| Selected extract |
######

Post by phylo_roadking » 24 Feb 2011, 21:26

OP, Whale oil was the best for high strength loading applications....precision instruments, industrial machinery - and automotive applications such as the transmission cases in Jeeps! 8O When whales began to become scarce, the boffins came up with an additive rich lube that they called...ATF or automatic transmission fluid! 8O By WWII the development of automatic transmissions was well underway, utilizing the qualities of whale oil. The torque converter's introduction right after the war gave the automatic transmission the technology required for acceptance by the driving public and by the 1950s automatics were the preferred transmission.

By the 1960s up to 30 million pounds of whale oil were used each year, chiefly as the main additive to automatic transmission and locking differential fluids. It was whale oil that made these devices so reliable and efficient and it was primarily the auto industry's requirements that maintained the demand for whaling during the mid-20th Century.
Automatic transmissions ran smoothly and reliably using whale oil in lubricating fluids, as long as engine coolant temperatures ran below 173 degrees F. However, by the 1970s engines became subject to tighter emissions regulations and engineers had to design them to run hotter. Other demands such as front-wheel-drive and ever-increased emissions limits boosted the operating temperatures of engines to well over 200 degrees F, forcing research efforts into synthetic lubricants and rendering the use of whale oil (really an esther, not an oil) obsolete. Technically, it was a long chain monoesther of fatty acids and fatty alcohols.

######

| Extracted records |
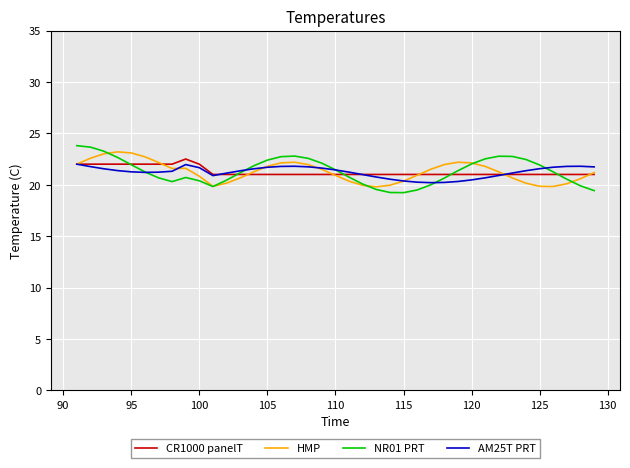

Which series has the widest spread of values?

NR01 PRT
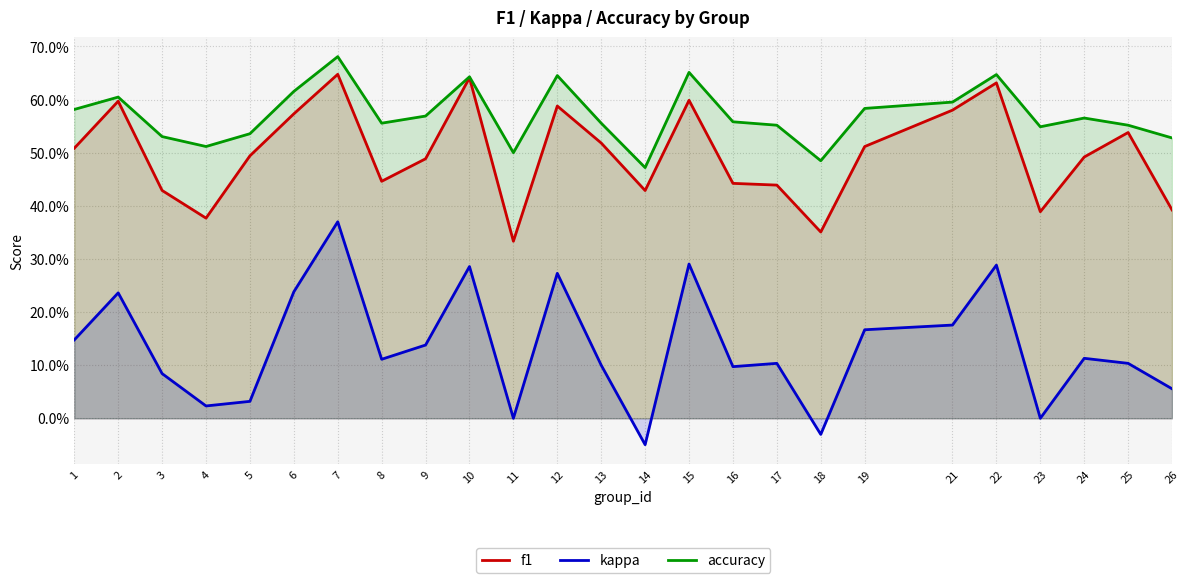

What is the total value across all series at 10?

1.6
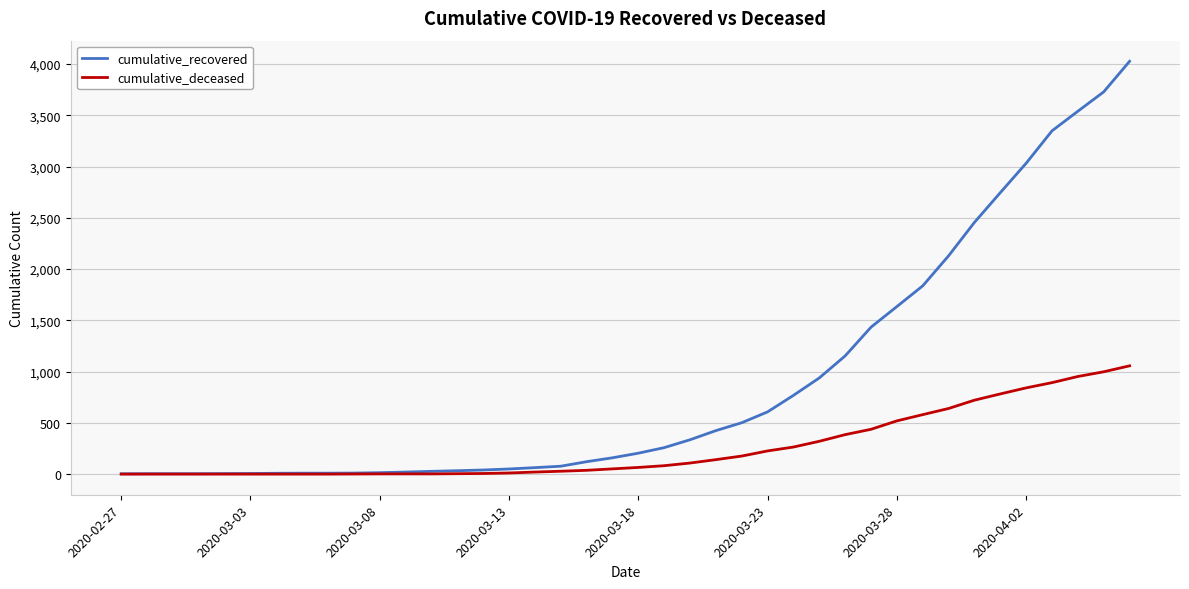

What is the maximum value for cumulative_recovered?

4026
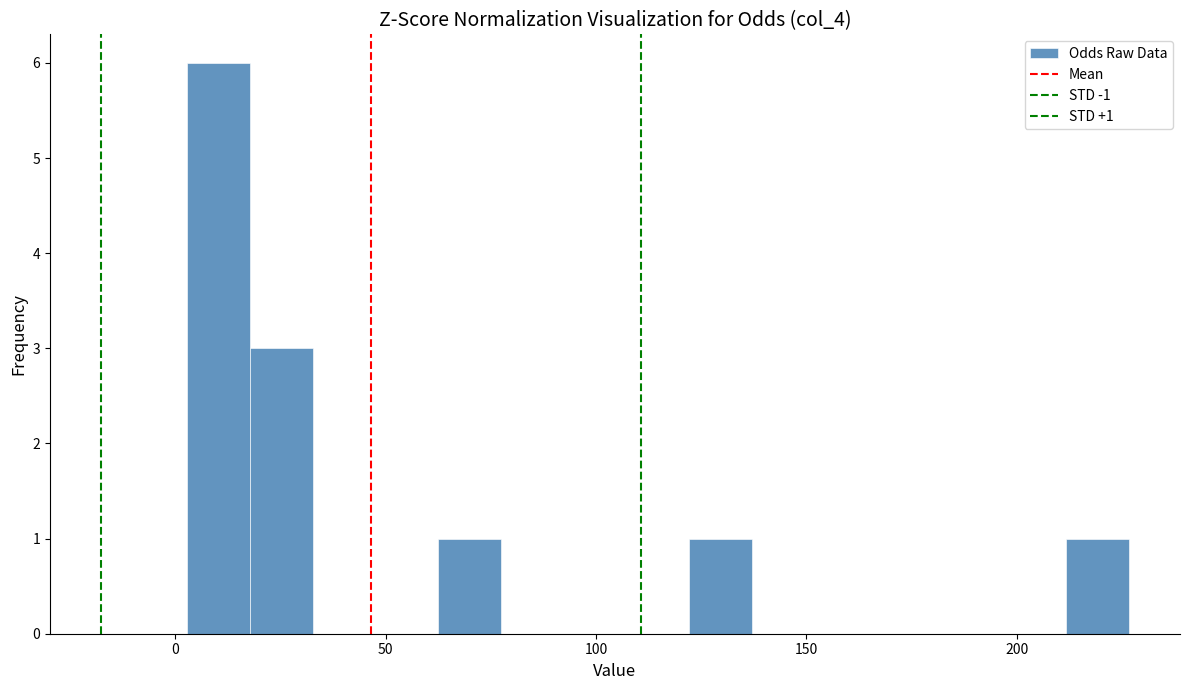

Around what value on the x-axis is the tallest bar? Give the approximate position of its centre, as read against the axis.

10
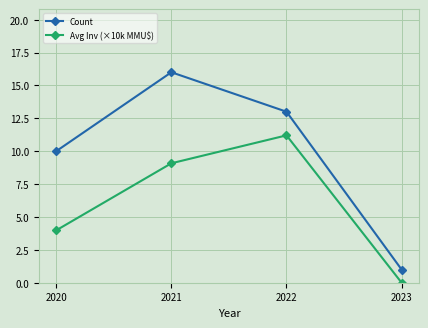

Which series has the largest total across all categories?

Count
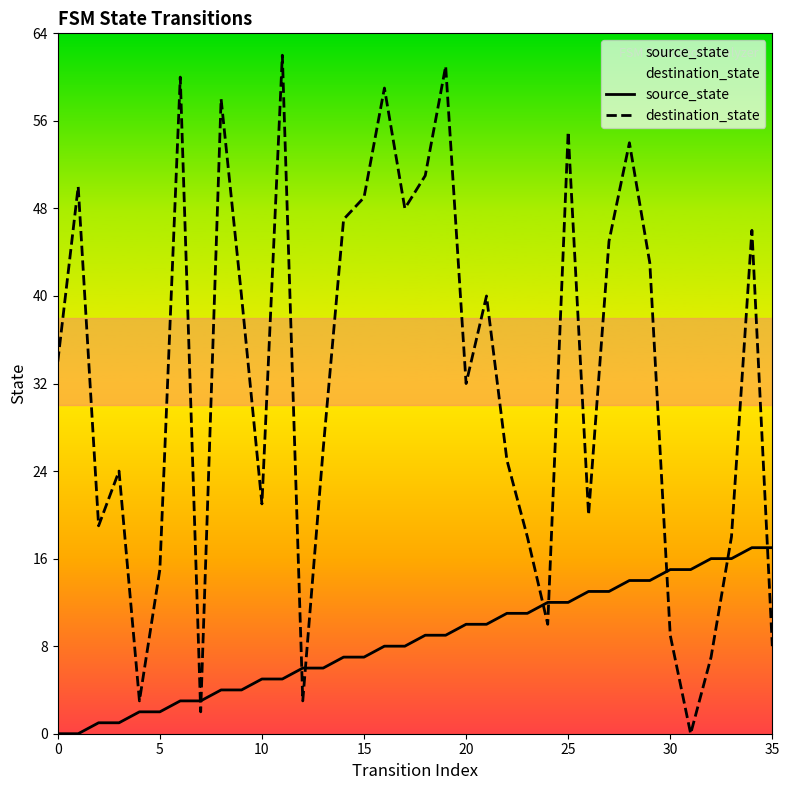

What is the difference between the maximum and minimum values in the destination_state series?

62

######

| Prompt 1 |
Give the passage of the forum post on whale oil in automatic transmissions again, starting at the words "Automatic transmissions ran" and stopping after "and fatty alcohols.", and switch "engines" to "motors" throughout.
| Prompt 2 |
Proceed with the forum post on whale oil in automatic transmissions from the point where it stops.

| Exercise answer 1 |
Automatic transmissions ran smoothly and reliably using whale oil in lubricating fluids, as long as engine coolant temperatures ran below 173 degrees F. However, by the 1970s motors became subject to tighter emissions regulations and engineers had to design them to run hotter. Other demands such as front-wheel-drive and ever-increased emissions limits boosted the operating temperatures of motors to well over 200 degrees F, forcing research efforts into synthetic lubricants and rendering the use of whale oil (really an esther, not an oil) obsolete. Technically, it was a long chain monoesther of fatty acids and fatty alcohols.

| Exercise answer 2 |
(fron 2nd Chance Garage)

Japan had no problems getting hold of it during the war; although limited to more familiar hunting grounds, such as the Bonin Islands, to provide meat and oil for domestic and military use, whaling there was only halted in March 1945 when the islands were taken by US forces.

Germany had been a large importer/consumer....and possibly stockpiler!...of it before the war; Japan didn't sign the Protocol to the International Agreement for the Regulation of Whaling in 1938 and violated it by taking Humpback and undersized whales beginning five weeks prior to the defined start of the season. By 1939 Germany (importing from Japan!) and Japan accounted for a whopping 30% of the world's whale take 8O (businesshistory.com)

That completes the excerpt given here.